Problem to work on: Below is a block of data; give all of it again word for word.

Stored data entries:
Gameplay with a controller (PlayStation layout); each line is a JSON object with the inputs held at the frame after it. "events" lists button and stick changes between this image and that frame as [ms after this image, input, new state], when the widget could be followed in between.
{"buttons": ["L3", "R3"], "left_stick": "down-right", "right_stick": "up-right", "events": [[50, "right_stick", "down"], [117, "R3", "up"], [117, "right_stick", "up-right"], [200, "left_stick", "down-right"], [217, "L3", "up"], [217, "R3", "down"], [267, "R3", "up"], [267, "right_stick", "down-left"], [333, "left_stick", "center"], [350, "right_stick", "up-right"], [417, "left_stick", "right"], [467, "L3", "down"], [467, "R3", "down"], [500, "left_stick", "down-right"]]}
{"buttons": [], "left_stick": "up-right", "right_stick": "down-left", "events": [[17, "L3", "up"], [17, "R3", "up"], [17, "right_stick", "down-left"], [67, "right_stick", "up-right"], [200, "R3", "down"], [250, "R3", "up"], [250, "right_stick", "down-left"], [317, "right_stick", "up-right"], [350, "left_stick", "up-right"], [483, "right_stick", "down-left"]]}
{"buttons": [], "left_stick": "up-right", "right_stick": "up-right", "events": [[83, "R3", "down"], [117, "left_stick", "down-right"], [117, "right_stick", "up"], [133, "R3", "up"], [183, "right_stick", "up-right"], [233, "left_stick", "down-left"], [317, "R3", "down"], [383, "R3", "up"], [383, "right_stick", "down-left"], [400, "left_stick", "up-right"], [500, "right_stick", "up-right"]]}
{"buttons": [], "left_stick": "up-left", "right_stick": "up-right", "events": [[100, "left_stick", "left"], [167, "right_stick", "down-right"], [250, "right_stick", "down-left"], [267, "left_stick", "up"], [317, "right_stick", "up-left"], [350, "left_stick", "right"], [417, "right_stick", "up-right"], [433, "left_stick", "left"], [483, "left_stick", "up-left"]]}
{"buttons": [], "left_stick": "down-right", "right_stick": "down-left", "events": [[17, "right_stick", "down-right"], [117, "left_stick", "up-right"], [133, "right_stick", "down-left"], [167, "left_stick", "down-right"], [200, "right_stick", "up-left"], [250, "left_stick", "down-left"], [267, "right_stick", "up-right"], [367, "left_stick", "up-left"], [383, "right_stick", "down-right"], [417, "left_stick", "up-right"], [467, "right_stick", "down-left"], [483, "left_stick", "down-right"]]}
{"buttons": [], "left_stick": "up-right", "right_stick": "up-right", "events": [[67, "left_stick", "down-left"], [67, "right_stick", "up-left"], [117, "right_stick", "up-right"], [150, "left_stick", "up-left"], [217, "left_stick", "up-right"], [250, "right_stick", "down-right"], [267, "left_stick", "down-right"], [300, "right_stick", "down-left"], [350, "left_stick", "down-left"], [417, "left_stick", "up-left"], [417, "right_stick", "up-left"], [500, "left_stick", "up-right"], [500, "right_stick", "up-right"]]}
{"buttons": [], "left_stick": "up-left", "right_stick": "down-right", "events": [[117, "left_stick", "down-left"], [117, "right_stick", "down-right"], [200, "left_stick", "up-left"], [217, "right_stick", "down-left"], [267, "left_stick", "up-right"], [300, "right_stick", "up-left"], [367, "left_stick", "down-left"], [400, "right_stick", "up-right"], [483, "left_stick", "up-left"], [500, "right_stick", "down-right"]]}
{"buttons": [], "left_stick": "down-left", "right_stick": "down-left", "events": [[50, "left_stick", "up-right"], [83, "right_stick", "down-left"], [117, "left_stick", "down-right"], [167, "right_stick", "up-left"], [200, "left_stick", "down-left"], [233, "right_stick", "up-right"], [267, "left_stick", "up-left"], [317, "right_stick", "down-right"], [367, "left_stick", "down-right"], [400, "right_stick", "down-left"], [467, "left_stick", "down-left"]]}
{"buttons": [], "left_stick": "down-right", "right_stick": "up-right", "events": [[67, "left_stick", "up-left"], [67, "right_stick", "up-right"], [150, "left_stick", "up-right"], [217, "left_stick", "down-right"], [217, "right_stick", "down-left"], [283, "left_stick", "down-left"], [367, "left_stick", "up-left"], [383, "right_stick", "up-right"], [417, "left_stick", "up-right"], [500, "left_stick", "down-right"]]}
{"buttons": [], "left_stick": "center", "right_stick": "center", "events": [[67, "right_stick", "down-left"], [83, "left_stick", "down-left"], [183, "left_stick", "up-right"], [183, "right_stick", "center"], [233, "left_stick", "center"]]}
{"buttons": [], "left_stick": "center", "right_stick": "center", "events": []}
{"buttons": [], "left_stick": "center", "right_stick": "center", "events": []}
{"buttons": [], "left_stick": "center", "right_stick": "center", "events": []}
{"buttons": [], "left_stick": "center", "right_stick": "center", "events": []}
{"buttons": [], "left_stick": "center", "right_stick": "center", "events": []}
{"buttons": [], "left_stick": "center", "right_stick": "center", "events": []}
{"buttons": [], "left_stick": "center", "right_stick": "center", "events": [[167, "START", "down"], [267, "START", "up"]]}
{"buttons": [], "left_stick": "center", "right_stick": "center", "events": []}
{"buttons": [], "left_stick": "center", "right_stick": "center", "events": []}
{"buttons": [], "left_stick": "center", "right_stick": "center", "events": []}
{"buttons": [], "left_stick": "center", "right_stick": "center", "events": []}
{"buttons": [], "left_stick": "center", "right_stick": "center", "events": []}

Exercise solution:
Gameplay with a controller (PlayStation layout); each line is a JSON object with the inputs held at the frame after it. "events" lists button and stick changes between this image and that frame as [ms after this image, input, new state], when the widget could be followed in between.
{"buttons": ["L3", "R3"], "left_stick": "down-right", "right_stick": "up-right", "events": [[50, "right_stick", "down"], [117, "R3", "up"], [117, "right_stick", "up-right"], [200, "left_stick", "down-right"], [217, "L3", "up"], [217, "R3", "down"], [267, "R3", "up"], [267, "right_stick", "down-left"], [333, "left_stick", "center"], [350, "right_stick", "up-right"], [417, "left_stick", "right"], [467, "L3", "down"], [467, "R3", "down"], [500, "left_stick", "down-right"]]}
{"buttons": [], "left_stick": "up-right", "right_stick": "down-left", "events": [[17, "L3", "up"], [17, "R3", "up"], [17, "right_stick", "down-left"], [67, "right_stick", "up-right"], [200, "R3", "down"], [250, "R3", "up"], [250, "right_stick", "down-left"], [317, "right_stick", "up-right"], [350, "left_stick", "up-right"], [483, "right_stick", "down-left"]]}
{"buttons": [], "left_stick": "up-right", "right_stick": "up-right", "events": [[83, "R3", "down"], [117, "left_stick", "down-right"], [117, "right_stick", "up"], [133, "R3", "up"], [183, "right_stick", "up-right"], [233, "left_stick", "down-left"], [317, "R3", "down"], [383, "R3", "up"], [383, "right_stick", "down-left"], [400, "left_stick", "up-right"], [500, "right_stick", "up-right"]]}
{"buttons": [], "left_stick": "up-left", "right_stick": "up-right", "events": [[100, "left_stick", "left"], [167, "right_stick", "down-right"], [250, "right_stick", "down-left"], [267, "left_stick", "up"], [317, "right_stick", "up-left"], [350, "left_stick", "right"], [417, "right_stick", "up-right"], [433, "left_stick", "left"], [483, "left_stick", "up-left"]]}
{"buttons": [], "left_stick": "down-right", "right_stick": "down-left", "events": [[17, "right_stick", "down-right"], [117, "left_stick", "up-right"], [133, "right_stick", "down-left"], [167, "left_stick", "down-right"], [200, "right_stick", "up-left"], [250, "left_stick", "down-left"], [267, "right_stick", "up-right"], [367, "left_stick", "up-left"], [383, "right_stick", "down-right"], [417, "left_stick", "up-right"], [467, "right_stick", "down-left"], [483, "left_stick", "down-right"]]}
{"buttons": [], "left_stick": "up-right", "right_stick": "up-right", "events": [[67, "left_stick", "down-left"], [67, "right_stick", "up-left"], [117, "right_stick", "up-right"], [150, "left_stick", "up-left"], [217, "left_stick", "up-right"], [250, "right_stick", "down-right"], [267, "left_stick", "down-right"], [300, "right_stick", "down-left"], [350, "left_stick", "down-left"], [417, "left_stick", "up-left"], [417, "right_stick", "up-left"], [500, "left_stick", "up-right"], [500, "right_stick", "up-right"]]}
{"buttons": [], "left_stick": "up-left", "right_stick": "down-right", "events": [[117, "left_stick", "down-left"], [117, "right_stick", "down-right"], [200, "left_stick", "up-left"], [217, "right_stick", "down-left"], [267, "left_stick", "up-right"], [300, "right_stick", "up-left"], [367, "left_stick", "down-left"], [400, "right_stick", "up-right"], [483, "left_stick", "up-left"], [500, "right_stick", "down-right"]]}
{"buttons": [], "left_stick": "down-left", "right_stick": "down-left", "events": [[50, "left_stick", "up-right"], [83, "right_stick", "down-left"], [117, "left_stick", "down-right"], [167, "right_stick", "up-left"], [200, "left_stick", "down-left"], [233, "right_stick", "up-right"], [267, "left_stick", "up-left"], [317, "right_stick", "down-right"], [367, "left_stick", "down-right"], [400, "right_stick", "down-left"], [467, "left_stick", "down-left"]]}
{"buttons": [], "left_stick": "down-right", "right_stick": "up-right", "events": [[67, "left_stick", "up-left"], [67, "right_stick", "up-right"], [150, "left_stick", "up-right"], [217, "left_stick", "down-right"], [217, "right_stick", "down-left"], [283, "left_stick", "down-left"], [367, "left_stick", "up-left"], [383, "right_stick", "up-right"], [417, "left_stick", "up-right"], [500, "left_stick", "down-right"]]}
{"buttons": [], "left_stick": "center", "right_stick": "center", "events": [[67, "right_stick", "down-left"], [83, "left_stick", "down-left"], [183, "left_stick", "up-right"], [183, "right_stick", "center"], [233, "left_stick", "center"]]}
{"buttons": [], "left_stick": "center", "right_stick": "center", "events": []}
{"buttons": [], "left_stick": "center", "right_stick": "center", "events": []}
{"buttons": [], "left_stick": "center", "right_stick": "center", "events": []}
{"buttons": [], "left_stick": "center", "right_stick": "center", "events": []}
{"buttons": [], "left_stick": "center", "right_stick": "center", "events": []}
{"buttons": [], "left_stick": "center", "right_stick": "center", "events": []}
{"buttons": [], "left_stick": "center", "right_stick": "center", "events": [[167, "START", "down"], [267, "START", "up"]]}
{"buttons": [], "left_stick": "center", "right_stick": "center", "events": []}
{"buttons": [], "left_stick": "center", "right_stick": "center", "events": []}
{"buttons": [], "left_stick": "center", "right_stick": "center", "events": []}
{"buttons": [], "left_stick": "center", "right_stick": "center", "events": []}
{"buttons": [], "left_stick": "center", "right_stick": "center", "events": []}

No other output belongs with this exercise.